INFORMAZIONE - Torna Rete Canavese: un bel segnale per il territorio
Una buona notizia. Dopo un anno e mezzo torna Rete Canavese. Ed è un segnale positivo per il territorio e per l'informazione. Siamo condesapevoli di quanto possa essere difficile in questo momento avviare attività e credere nella possibilità di fare informazione, in Canavese com altrove. Per questo al direttore Elso Merlo e a tutta la redazione va il nostro in bocca al lupo per la nuova avventura. (la redazione di Qc).
 
"Raccogliendo l’eredità di Rete Canavese, che per più di 40 anni è stata la televisione dell’area canavesana della quale ha raccontato, nel bene e nel male, la storia recente, sul digitale terrestre torna dal 9 aprile prossimo sul Canale 185 l’informazione televisiva in Canavese con Torino e Canavese Tv, un progetto editoriale di Media Evolution srl che raccoglie il testimone ma che traghetta la tv locale verso le nuove frontiere tecnologiche, con un approccio social e con l’intento di calarsi ancora di più nella realtà del Canavese, intesa come area di collegamento fra Torino e la Valle d’Aosta, cuore di un asse fra la Storia Sabauda e le Alpi che non è solo area di transito, ma culla di ricchezze paesaggistiche, storiche, artistiche, e di realtà e progetti economico produttivi che sono all’avanguardia nel mondo e delle quali a volte lo stesso Canavese ignora l’esistenza.

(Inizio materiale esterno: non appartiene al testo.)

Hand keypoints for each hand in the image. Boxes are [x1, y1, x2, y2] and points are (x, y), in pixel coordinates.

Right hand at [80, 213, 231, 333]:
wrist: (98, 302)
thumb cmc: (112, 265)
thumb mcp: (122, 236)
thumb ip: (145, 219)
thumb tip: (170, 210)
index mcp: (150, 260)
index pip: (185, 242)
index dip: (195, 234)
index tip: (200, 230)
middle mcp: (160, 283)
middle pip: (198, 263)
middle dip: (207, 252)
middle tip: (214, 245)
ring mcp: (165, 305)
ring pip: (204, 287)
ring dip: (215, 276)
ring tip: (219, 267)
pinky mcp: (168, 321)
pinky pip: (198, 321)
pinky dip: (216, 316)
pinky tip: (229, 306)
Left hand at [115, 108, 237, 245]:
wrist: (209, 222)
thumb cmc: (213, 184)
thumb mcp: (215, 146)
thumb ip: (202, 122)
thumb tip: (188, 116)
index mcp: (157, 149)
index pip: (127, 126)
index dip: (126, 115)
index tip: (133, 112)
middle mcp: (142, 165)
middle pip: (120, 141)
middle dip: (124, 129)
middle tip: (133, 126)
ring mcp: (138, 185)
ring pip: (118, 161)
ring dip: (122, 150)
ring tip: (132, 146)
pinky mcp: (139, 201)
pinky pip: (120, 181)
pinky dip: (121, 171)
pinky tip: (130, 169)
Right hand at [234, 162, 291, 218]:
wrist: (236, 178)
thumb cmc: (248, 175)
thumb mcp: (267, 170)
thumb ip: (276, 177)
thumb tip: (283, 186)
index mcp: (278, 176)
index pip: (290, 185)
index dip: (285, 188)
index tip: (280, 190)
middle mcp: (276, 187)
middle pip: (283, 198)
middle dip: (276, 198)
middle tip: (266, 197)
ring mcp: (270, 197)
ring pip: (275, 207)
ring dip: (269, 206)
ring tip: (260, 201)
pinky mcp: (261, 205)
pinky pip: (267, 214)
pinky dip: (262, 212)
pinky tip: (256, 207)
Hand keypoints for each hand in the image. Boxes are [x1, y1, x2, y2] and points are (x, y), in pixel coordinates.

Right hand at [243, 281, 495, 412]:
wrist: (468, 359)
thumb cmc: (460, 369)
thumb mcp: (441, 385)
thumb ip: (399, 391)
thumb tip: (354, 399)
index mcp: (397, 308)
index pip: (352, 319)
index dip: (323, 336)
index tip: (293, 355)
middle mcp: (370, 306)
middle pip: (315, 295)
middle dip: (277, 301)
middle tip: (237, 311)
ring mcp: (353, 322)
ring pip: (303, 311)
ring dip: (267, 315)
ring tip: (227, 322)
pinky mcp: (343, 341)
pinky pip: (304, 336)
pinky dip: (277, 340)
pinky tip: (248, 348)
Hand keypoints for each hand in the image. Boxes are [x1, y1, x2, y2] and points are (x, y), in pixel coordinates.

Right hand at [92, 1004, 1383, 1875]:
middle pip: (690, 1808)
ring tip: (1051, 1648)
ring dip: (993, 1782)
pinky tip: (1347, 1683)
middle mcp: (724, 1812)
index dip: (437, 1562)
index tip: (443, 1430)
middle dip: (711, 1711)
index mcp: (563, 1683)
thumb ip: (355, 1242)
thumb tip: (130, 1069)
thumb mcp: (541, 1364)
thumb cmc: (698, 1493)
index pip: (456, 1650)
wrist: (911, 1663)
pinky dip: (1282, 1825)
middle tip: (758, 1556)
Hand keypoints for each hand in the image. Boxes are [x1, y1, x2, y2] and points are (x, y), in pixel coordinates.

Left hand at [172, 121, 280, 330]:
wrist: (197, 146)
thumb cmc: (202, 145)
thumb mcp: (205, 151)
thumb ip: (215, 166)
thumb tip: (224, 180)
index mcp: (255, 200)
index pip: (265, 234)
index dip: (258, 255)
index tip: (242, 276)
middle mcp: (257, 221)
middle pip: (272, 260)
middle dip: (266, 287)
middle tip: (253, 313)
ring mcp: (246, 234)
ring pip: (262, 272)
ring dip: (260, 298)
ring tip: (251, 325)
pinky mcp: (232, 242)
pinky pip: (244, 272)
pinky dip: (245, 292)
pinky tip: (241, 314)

Le trasmissioni inizieranno alle ore 9, con un palinsesto speciale, dedicato al giorno di ritorno, per proseguire 24 ore su 24 da lunedì 10 aprile".
 
Il nuovo approccio editoriale di Torino e Canavese Tv ha due aspetti solo apparentemente agli antipodi: il primo è quello di raccontare ai Canavesani, intesi come abitanti di un’area come la Città Metropolitana di Torino dalla quale, pur con tutte le riserve, non si può prescindere, che cosa succede nel loro territorio, di renderli consapevoli della realtà nella quale vivono, con le sue criticità e le sue eccellenze, il secondo è quello di raccontare il Canavese al mondo, di rendere fruibili a chiunque, ovunque sia, le informazioni che possano far conoscere questo territorio così com’è realmente, senza la necessità di fare a tutti i costi una promozione posticcia, diventando specchio a tutto tondo di un’area che possa attrarre senza deludere mai.
 
Gli strumenti saranno la tv digitale (con il Canale 185 sul quale trasmetteremo 24 ore su 24 in Piemonte, e dai prossimi mesi anche in Valle d’Aosta e Liguria), la app dedicata, interattiva con la redazione, le piattaforme social (Facebook e Twitter su tutte, ma anche Youtube e Youreporter), e Whatsapp destinato a sostituire le telefonate nel dia- logo con gli ospiti nelle dirette da studio, il tutto proposto in grafica live durante le tra- smissioni sul digitale terrestre, con l’obiettivo di traghettare questa esperienza, non ap- pena le infrastrutture ne permetteranno la fruibilità, sulle piattaforme Smart.
 
"Una tv di territorio moderna insomma, che vuol continuare a crescere e che sa di poterlo fare solo se cresce l’intero territorio, perchè si può raccontare senza ripetersi solo un territorio che cambia, e solo se cambia in meglio, altrimenti non c’è futuro, e non solo per una tv", conclude il direttore Elso Merlo. Appuntamento sul canale 185 del digitale terrestre.